═════ Kutipan Teks

Definisi Hijrah
Secara literal, kata al-hijrah merupakan isim dari fi‘il hajara; maknanya dhidd al-washl (lawan dari tetap atau sama). Jika dinyatakan, “al-muhâjirah min ardh ilâ ardh (berhijrah dari satu negeri ke negeri lain),” maknanya adalah “tark al-ulâ li ats-tsâniyyah (meninggalkan negeri pertama menuju ke negeri yang kedua).” (Imam al-Razi, Mukhtâr ash-Shihâh, hlm. 690; Imam Qurthubi, Tafsîr al-Qurthubi, III/48).
Menurut istilah umum, al-hijrah bermakna berpindah (al-intiqâl) dari satu tempat/keadaan ke tempat/keadaan lain; tujuannya adalah meninggalkan yang pertama menuju yang kedua. Adapun konotasi hijrah menurut istilah khusus adalah meninggalkan negeri kufur (dâr al-kufr), lalu berpindah menuju negeri Islam (Dâr al-Islâm) (Al-Jurjani, AtTa‘rifât, 1/83). Pengertian terakhir ini juga merupakan definisi syar‘i dari kata al-hijrah.
Hukum Hijrah
Hijrah dari dâr al-kufr menuju Dâr al-Islâm tidak hanya memiliki satu hukum saja, tetapi mempunyai beberapa hukum; bergantung pada keadaan dan situasinya.
1. Hijrah wajib.
Hijrah hukumnya wajib dalam keadaan dan situasi sebagai berikut:
1. Ketika seseorang sudah tidak mampu lagi melaksanakan taklif-taklif syariah di tempat yang ia tinggali (Ibnu Qudamah, Al-Mughni, XI/514).
2. Khawatir jika tidak berpindah dari tempat itu, akan terjadi fitnah terhadap agamanya walaupun ia masih mampu menjalankan taklif-taklif syariah (Imam Syarbini, Mughni al-Muhtâj, IV/239).
3. Jika ada perintah dari Imam/Khalifah untuk memperkuat kekuasaan Islam (Imam Syaukani, Nayl al-Awthâr, VIII/29).
Dalil kewajiban hijrah dalam tiga keadaan di atas adalah firman Allah Swt.:
إِنَّ الَّذِينَ تَوَفَّاهُمُ الْمَلَائِكَةُ ظَالِمِي أَنْفُسِهِمْ قَالُوا فِيمَ كُنْتُمْ قَالُوا كُنَّا مُسْتَضْعَفِينَ فِي اْلأَرْضِ قَالُوا أَلَمْ تَكُنْ أَرْضُ اللهِ وَاسِعَةً فَتُهَاجِرُوا فِيهَا فَأُولَئِكَ مَأْوَاهُمْ جَهَنَّمُ وَسَاءَتْ مَصِيرًا
Sesungguhnya orang-orang yang diwafatkan malaikat dalam keadaan menganiaya diri sendiri, (kepada mereka) malaikat bertanya, “Dalam keadaan bagaimana kalian ini?” Mereka menjawab, “Kami adalah orang-orang yang tertindas di negeri (Makkah).” Para malaikat berkata, “Bukankah bumi Allah itu luas sehingga kalian dapat berhijrah di bumi itu?” Orang-orang itu tempatnya Neraka Jahanam dan Jahanam itu seburuk-buruk tempat kembali.” (QS an-Nisa’ [4]: 97).

══════════
═════ Petikan Baris

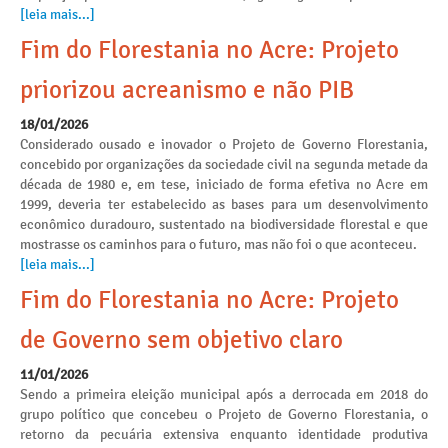
[leia mais...]
Fim do Florestania no Acre: Projeto
priorizou acreanismo e não PIB
18/01/2026
Considerado ousado e inovador o Projeto de Governo Florestania,
concebido por organizações da sociedade civil na segunda metade da
década de 1980 e, em tese, iniciado de forma efetiva no Acre em
1999, deveria ter estabelecido as bases para um desenvolvimento
econômico duradouro, sustentado na biodiversidade florestal e que
mostrasse os caminhos para o futuro, mas não foi o que aconteceu.
[leia mais...]
Fim do Florestania no Acre: Projeto
de Governo sem objetivo claro
11/01/2026
Sendo a primeira eleição municipal após a derrocada em 2018 do
grupo político que concebeu o Projeto de Governo Florestania, o
retorno da pecuária extensiva enquanto identidade produtiva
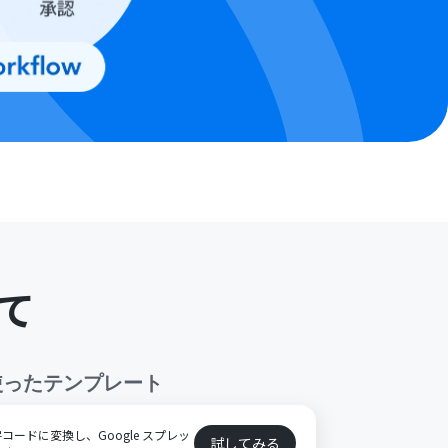
て
使ったテンプレート
ードに変換し、Google スプレッ
試してみる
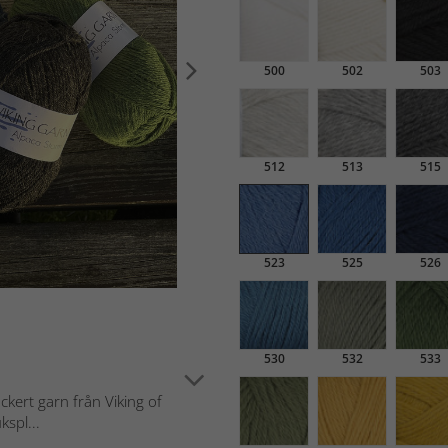
500
502
503
512
513
515
523
525
526
530
532
533
ckert garn från Viking of
kspl...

══════════

> _Uraian Tugas_
Jawablah pertanyaan berikut berdasarkan teks tentang hijrah.
1. Menurut istilah khusus, hijrah berarti meninggalkan negeri apa dan berpindah menuju negeri apa?
2. Kitab apa yang dirujuk untuk keadaan "Ketika seseorang sudah tidak mampu lagi melaksanakan taklif-taklif syariah di tempat yang ia tinggali"?
3. Ayat apa yang dijadikan dalil kewajiban hijrah dalam tiga keadaan tersebut?

> _Jawaban Tugas_
1. Meninggalkan negeri kufur (dâr al-kufr) dan berpindah menuju negeri Islam (Dâr al-Islâm).
2. Al-Mughni karya Ibnu Qudamah (XI/514).
3. QS an-Nisa' [4]: 97.